設置できる建物 | ・業務の為の事務所 ・給油、注油のための作業場 ・給油、注油のために訪れる人を対象とした店舗、飲食店、展示場(遊技場はNG) ・自動車等の点検、洗浄のための作業場 ・給油取扱所の所有者や管理者の居住等 |
タンク | 固定給油設備や固定注油設備につなげる容量無制限の専用タンク、容量10000ℓ以下の廃油タンク等を地盤面下に設置する |
壁、柱、梁、床、屋根 | 耐火構造か不燃材料でつくる |
窓、出入口 | 防火設備を設置する |
堀、壁 | 周囲に耐火構造か不燃材料でつくった高さ2m以上の塀か壁を設ける(自動車等が出入りする場所は除く) |
屋内給油取扱所の基準
建物内にある給油取扱所を屋内給油取扱所という。また、給油スペースの上部を覆う屋根(キャノピー)の面積が、敷地面積から建物の1階床面積を除いた面積の3分の1を超えるものも屋内給油取扱所として扱う。
屋内給油取扱所には病院や福祉施設を置いてはいけない。
構造や設備は給油取扱所の基準に加えて、下記の基準が定められる。
壁、床、柱、梁、屋根 | 耐火構造。ただし、上階がない場合、屋根は不燃材料でもよい |
上に上階がある場合 | 危険物の漏洩拡大と、延焼防止をする |
区画 | 屋内給油取扱所の部分とそれ以外とで、開口部のない耐火構造の床か壁でしわける |
専用タンク | 危険物の過剰な注入を自動的に防ぐように設置する |
セルフ型の給油取扱所の基準
顧客自身が給油をするセルフ型スタンドは、給油取扱所と屋内給油取扱所の基準に加えて、下記の基準が定められる。
表示 | 給油取扱所に入るときに見やすい場所にセルフ型スタンドであることを表示する |
固定給油設備と固定注油設備 | ・1階の連続した給油(注油)量の上限を設置する ・燃料タンクの満量時、ノズルが自動的に停止するようにする ・ホース機器の使用方法や危険物の品目を表示し、危険物の品目ごとに異なる彩色をする(ハイオク→黄色、レギュラー→赤、軽油→緑、灯油→青) ・地盤面に、自動車の停止位置や容器の置き場を明示する ・自動車の衝突を防ぐためにポール等を設置する |
制御卓 | 給油作業の監視や、顧客に指示するための放送機器を置く制御卓を設置する |
販売取扱所の基準
容器に入ったままで危険物を販売する取扱所を販売取扱所という。

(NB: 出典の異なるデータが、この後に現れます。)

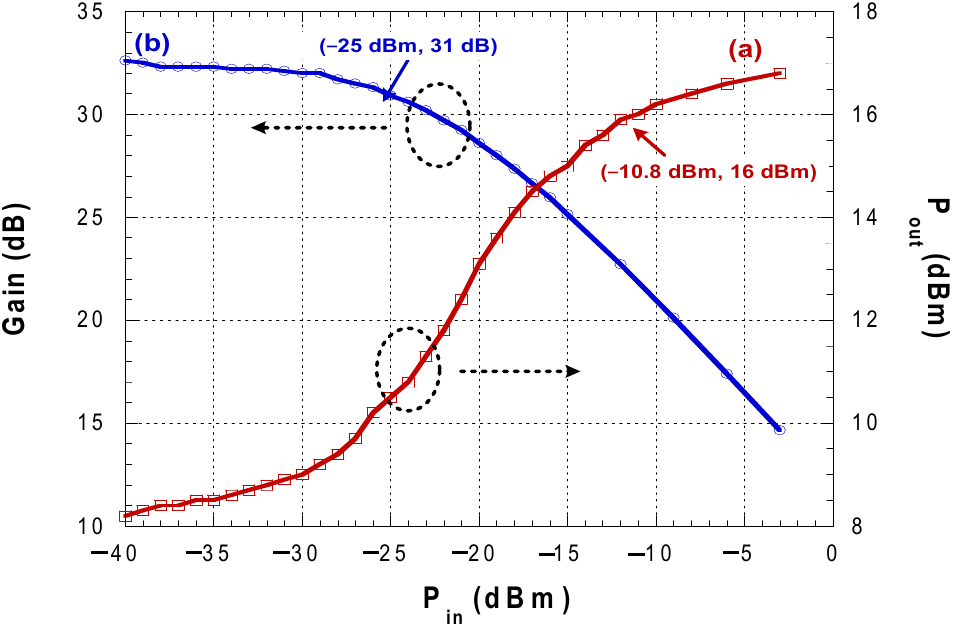
Figure 13. Experimental results for the EDFA in ROA 3 : curve ( a ) backward-pumping configuration and curve ( b ) forward-pumping configuration.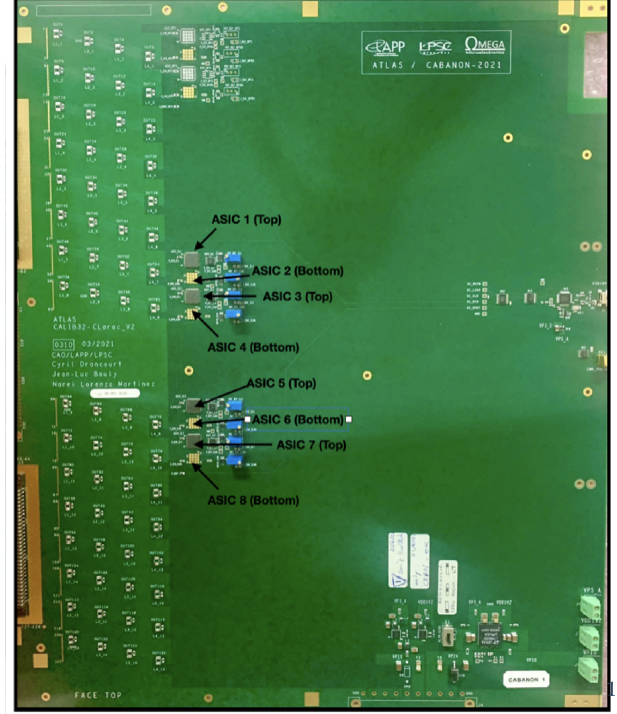
Figure 7. Image of the CABANON pre-prototype test calibration board, with ASIC locations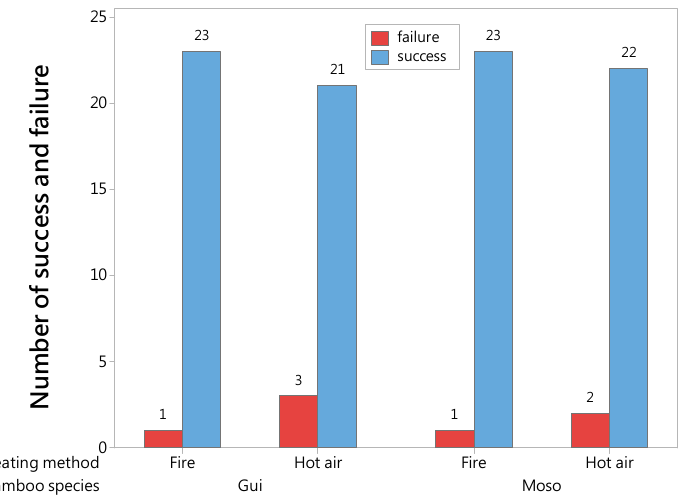
speciesHeating method Bamboo Figure 4. The number of successes and failures of various bamboo and heating Figure 4. The number of successes and failures of various bamboo and heating methods.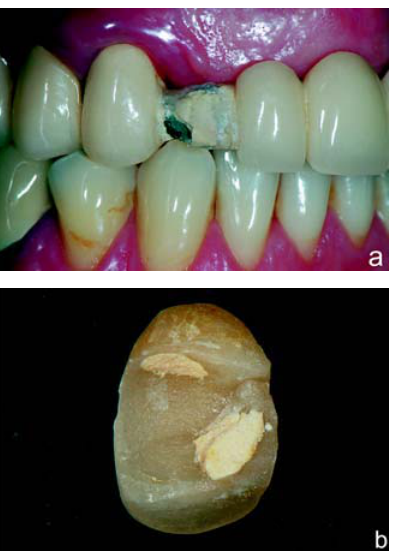
FIGURE 11- Composite resin insertion on the prosthesis (a) and ceramic fragment (b)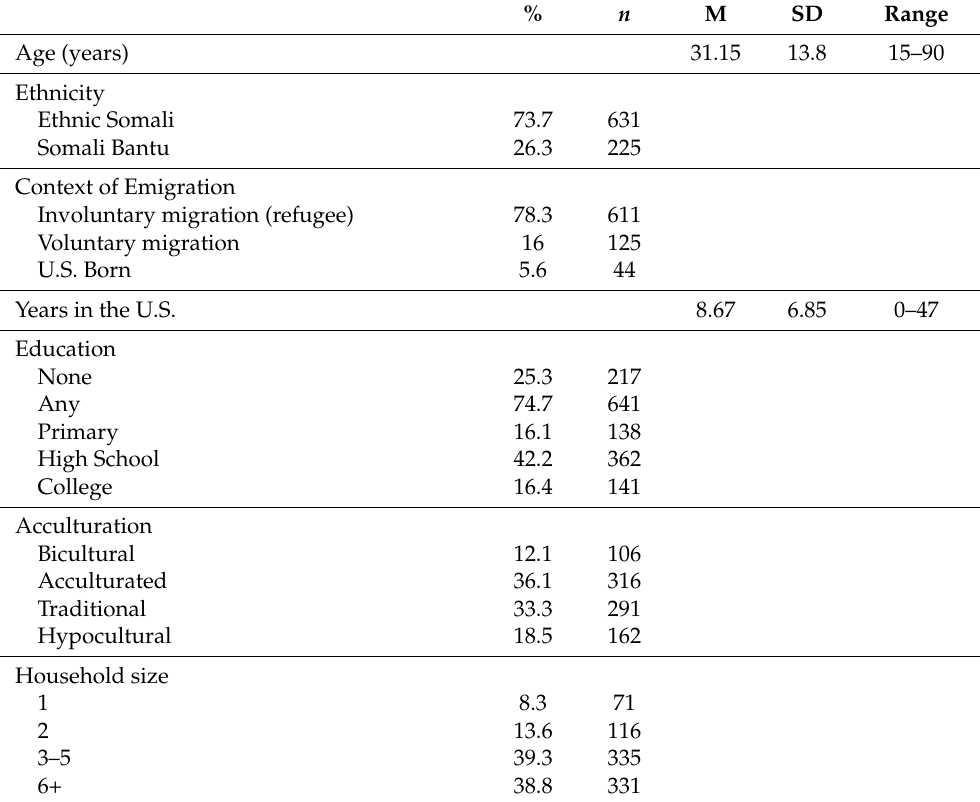
Table 1. Participant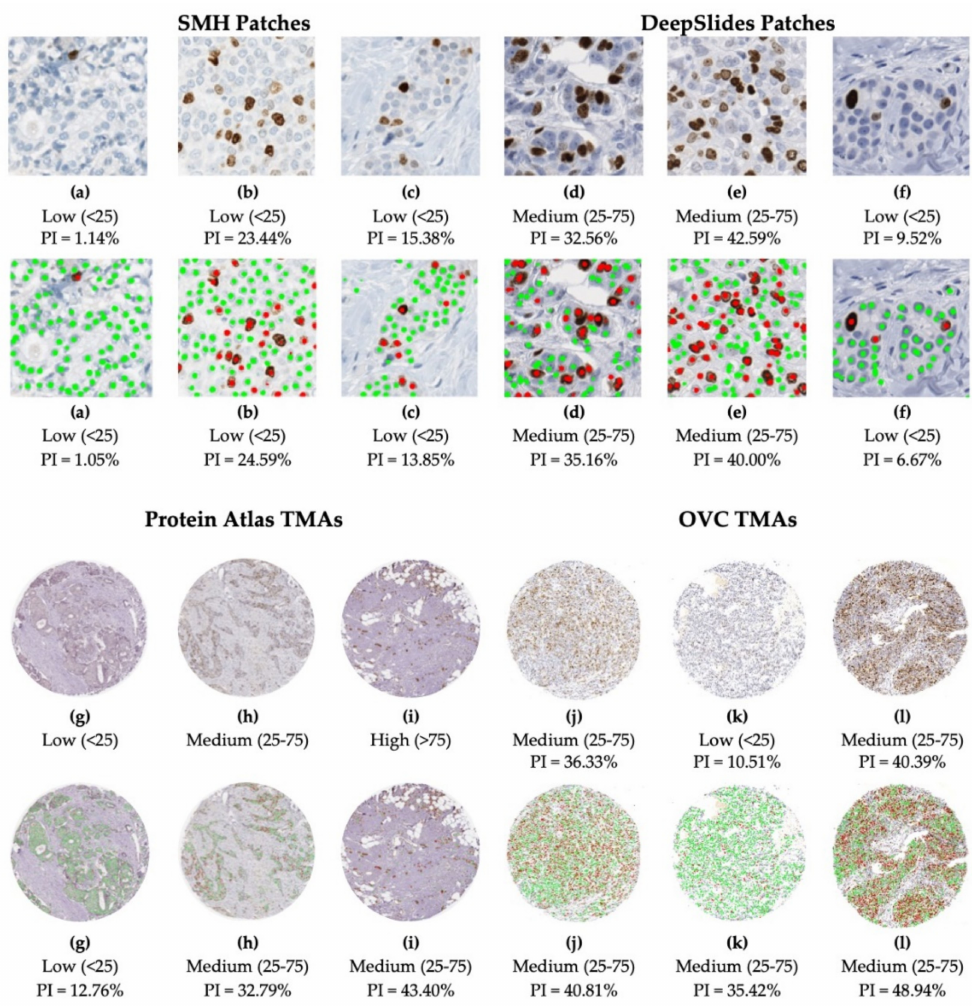
Figure 16. piNet, trained on SMH patches ( a – c ); model’s ability to generalize to three unseen datasets, DeepSlides ROIs ( d – f ), Protein Atlas TMAs ( g – i ) and OVC TMAs ( j – l ). A visual representation of the variation of data within datasets. Original images (top rows) with corresponding ground truth PI values and ranges. piNet predicted annotated images (bottom rows) along with the automatically calculated PI and classification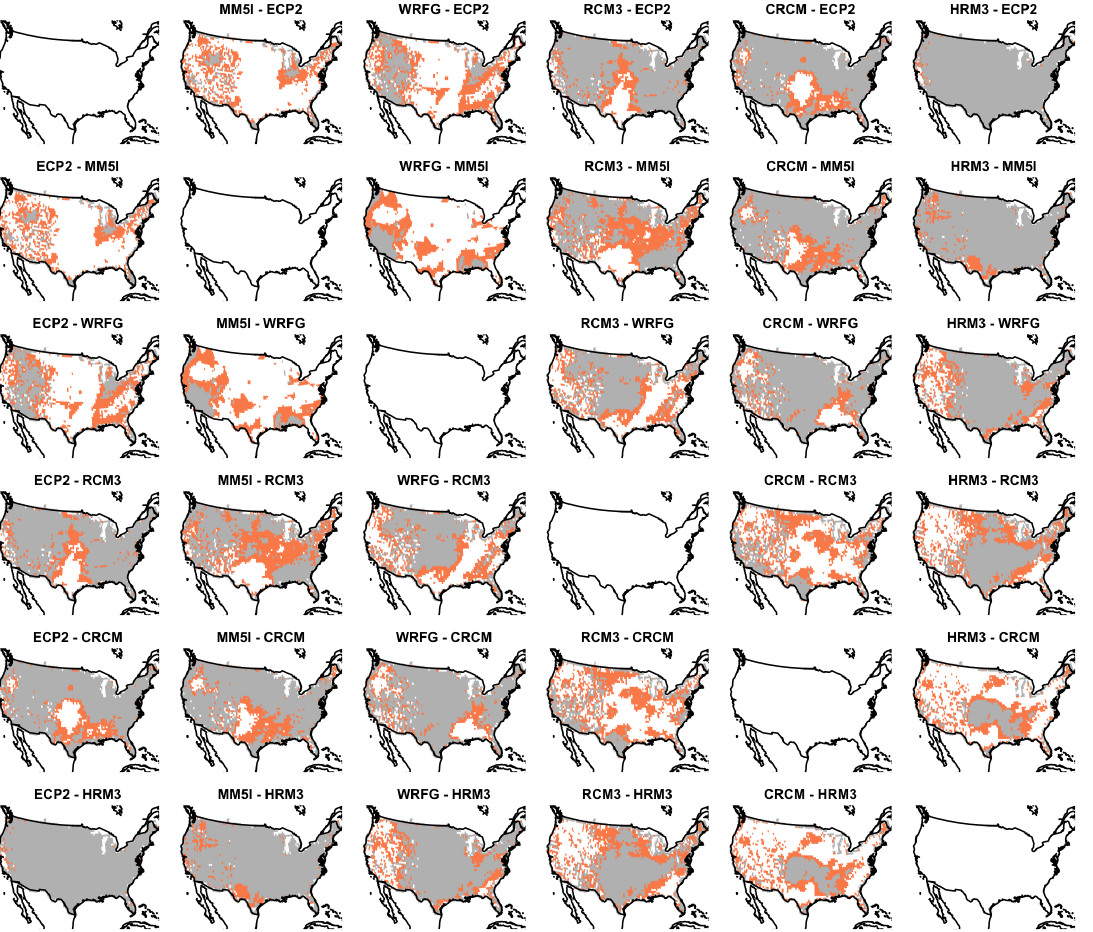
Figure A1. A comparison of the nonzero-effect regions of the average pairwise difference for RCM effects of the APL model using both pointwise and CoPE methods. The grey coloring indicates significant locations at the 0.10 level for both methods, while the orange coloring indicates that the effect is significant for pointwise inference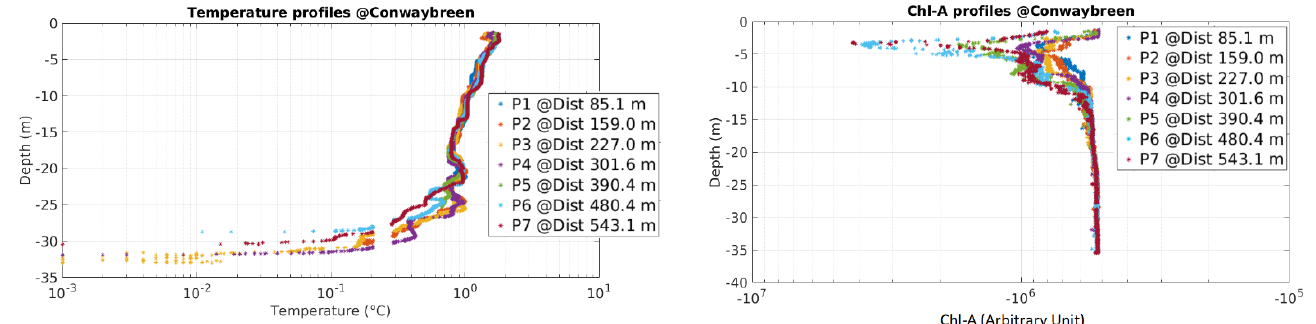
Figure 10. Semilogarithmic scale graphs of temperature and chlorophyll-a of the vertical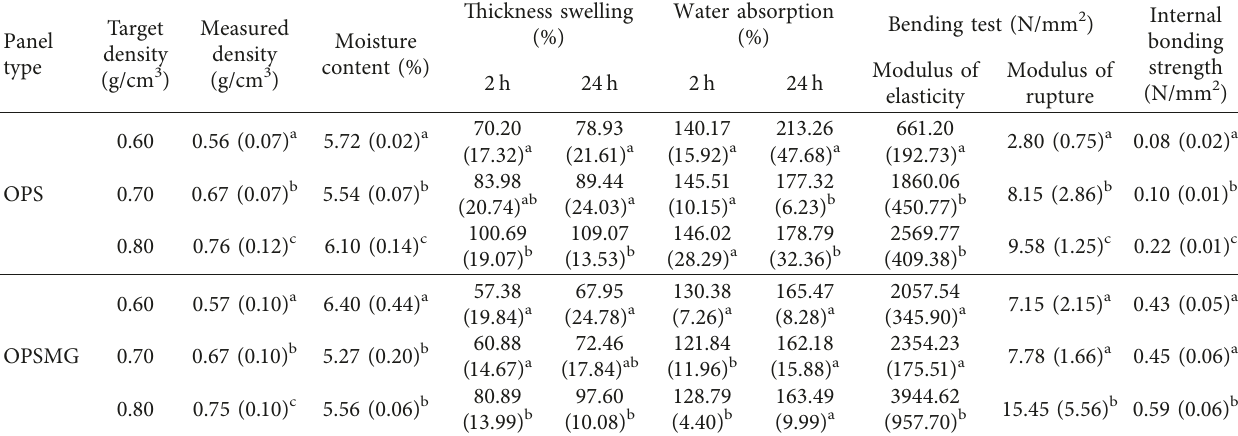
Table 2: Statistical analysis for wood composites made using OPS and OPSMG as a binder.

このうち、指定数量の倍数が15以下を第1種販売取扱所、15より上で40以下を第2種販売取扱所という。
販売取扱所は保安距離と保有空地が必要ない。
その他の基準は下記の通り。
設置場所 | 建物の1階 |
危険物の配合室 | ・床面積6㎡以上10㎡以下 ・床は危険物が浸透しないようにし、傾斜をつけて貯留設備を設ける ・滞留した可燃性の蒸気を屋根上に排出する設備を設置する |
まとめ
給油取扱所には間口10m以上、奥行き6m以上の給油空地が必要。
給油取扱所には固定給油設備や固定注油設備につけげる容量無制限の専用タンクと、容量10000ℓ以下の廃油タンクを地下に設置する。
給油取扱所には飲食店は併設していいが、遊技場はNG。
セルフ型給油取扱所では、危険物ごとに色分けする。
- ハイオク(黄色)
- レギュラー(赤)
- 軽油(緑)
- 灯油(青)
第1種、第2種販売所は、ともに2階以上に設置することはできない。